「お前が・・・・諦めた結果・・・とは思わないか?」
□目深に被ったフードは、ただでさえ薄暗いその異空間において、顔の殆どに影を落とし、口元すら見えない。□ただその口調には微かな悔恨が滲み、
「ん・・・だと・・・!」
□唸るように言葉を吐き出したソルの殺気に、目の前の男はさして動じた様子も見せずに、
「あの結末は・・・あの時お前が諦めたからだ。ことの始まりが、私が縒り合わせた糸を一端としていたことだとしても・・・」
□男はそういって自分の前で、祈るように指を組み合わせた。□ゆるく握られたそれに目を落とした男は言葉を続ける。
「彼女は諦めなかった・・・・だから、あの時私と共に来ることを選んだ。私の言葉に、この手を取った・・・」
□指を解き、触れた熱を思い出すように右手を見つめる男の言葉に、ソルは何もいわずに腕に炎を纏わせると、その腕を男めがけて突き出した。□だが、それは男の眼前で光の幕に遮られ、熱すら届かない。□それどころか、ソルの体を弾き飛ばした。□短く呻いて態勢を崩したソルは、男と距離を取り直すと、武器を構えながら睨みつけた。□その視線を受けて、男は微かに首を傾げながら、
「憎しみがお前を強くする・・・まだ足りないくらいだ、もっと私を憎み・・・力を手に入れろ」
「殺す!!」
「出来るものなら・・・いつでも・・・吼えるのは簡単だ」
□ソルが振り下ろした封炎剣は、先程の拳同様光の幕によって弾かれる。□男は何事もなかったかのように、服の裾を翻し、その場から掻き消えた。
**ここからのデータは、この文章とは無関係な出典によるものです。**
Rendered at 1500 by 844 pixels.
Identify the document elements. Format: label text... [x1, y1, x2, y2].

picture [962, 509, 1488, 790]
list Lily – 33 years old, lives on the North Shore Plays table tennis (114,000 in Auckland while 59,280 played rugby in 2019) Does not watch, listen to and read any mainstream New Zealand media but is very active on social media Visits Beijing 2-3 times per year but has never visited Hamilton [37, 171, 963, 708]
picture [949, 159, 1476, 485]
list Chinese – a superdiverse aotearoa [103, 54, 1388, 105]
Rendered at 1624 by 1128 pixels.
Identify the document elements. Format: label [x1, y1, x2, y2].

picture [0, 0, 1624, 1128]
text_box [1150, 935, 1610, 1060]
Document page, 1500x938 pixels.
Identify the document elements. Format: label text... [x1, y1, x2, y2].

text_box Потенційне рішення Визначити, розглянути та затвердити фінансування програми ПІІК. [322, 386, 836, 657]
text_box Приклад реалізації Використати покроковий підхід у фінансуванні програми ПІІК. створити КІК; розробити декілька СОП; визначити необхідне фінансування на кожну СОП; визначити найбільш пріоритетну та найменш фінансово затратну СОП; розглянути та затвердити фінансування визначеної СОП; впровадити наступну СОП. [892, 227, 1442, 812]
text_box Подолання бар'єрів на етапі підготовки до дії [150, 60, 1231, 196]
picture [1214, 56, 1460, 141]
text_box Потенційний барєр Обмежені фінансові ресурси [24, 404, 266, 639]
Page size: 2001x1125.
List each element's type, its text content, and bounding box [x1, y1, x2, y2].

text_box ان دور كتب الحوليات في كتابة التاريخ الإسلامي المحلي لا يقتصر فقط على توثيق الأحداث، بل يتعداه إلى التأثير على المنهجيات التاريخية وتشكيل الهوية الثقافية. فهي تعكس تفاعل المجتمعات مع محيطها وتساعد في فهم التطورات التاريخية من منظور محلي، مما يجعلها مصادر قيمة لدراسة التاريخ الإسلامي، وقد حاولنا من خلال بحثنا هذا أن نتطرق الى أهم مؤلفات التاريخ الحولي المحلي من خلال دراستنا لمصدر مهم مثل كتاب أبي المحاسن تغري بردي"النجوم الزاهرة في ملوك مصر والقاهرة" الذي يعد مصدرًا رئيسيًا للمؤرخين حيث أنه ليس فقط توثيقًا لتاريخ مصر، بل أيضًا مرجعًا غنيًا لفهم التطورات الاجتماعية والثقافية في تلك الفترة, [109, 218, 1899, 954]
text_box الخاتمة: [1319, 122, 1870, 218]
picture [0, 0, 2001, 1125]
□最重要、かつ危険度も最高ランクの実験動物に逃げられ、コントロールできない危険物は兵器転用(名目と掲げられないまでも、上層部ではその方向も視野に入れられていた)が不可と見切りをつけられるだろう・と考えれば、自分の身がいかに危ういかは理解するのに時間はかからない。□研究の存在が公になることは一番に回避すべきことで、さらには技術情報が外に漏れることも許されない。□ならば、研究に携わった者達の末路は決まっている。
「逃げよう、私は君を連れても逃げ切れる」
□恋人を、実験動物へと変えた男の申し出を、あっさり受け入れることなど出来ないのは普通だろう。□それでも、彼女を手中に納めれば、彼をコントロールすることは容易い。
「生きていれば・・・また彼に会える」
□このまま残ることの意味をあえて口にはしていない、だが聡明な彼女ならすでに理解はしているだろう。□それだけの事をして逃げ出してくれたのだから。
□自分のやや細くも武骨な手に白い小さな手が重ねられ、壊れたりしないように・とゆるく握り締め、その手を引いて歩き出した。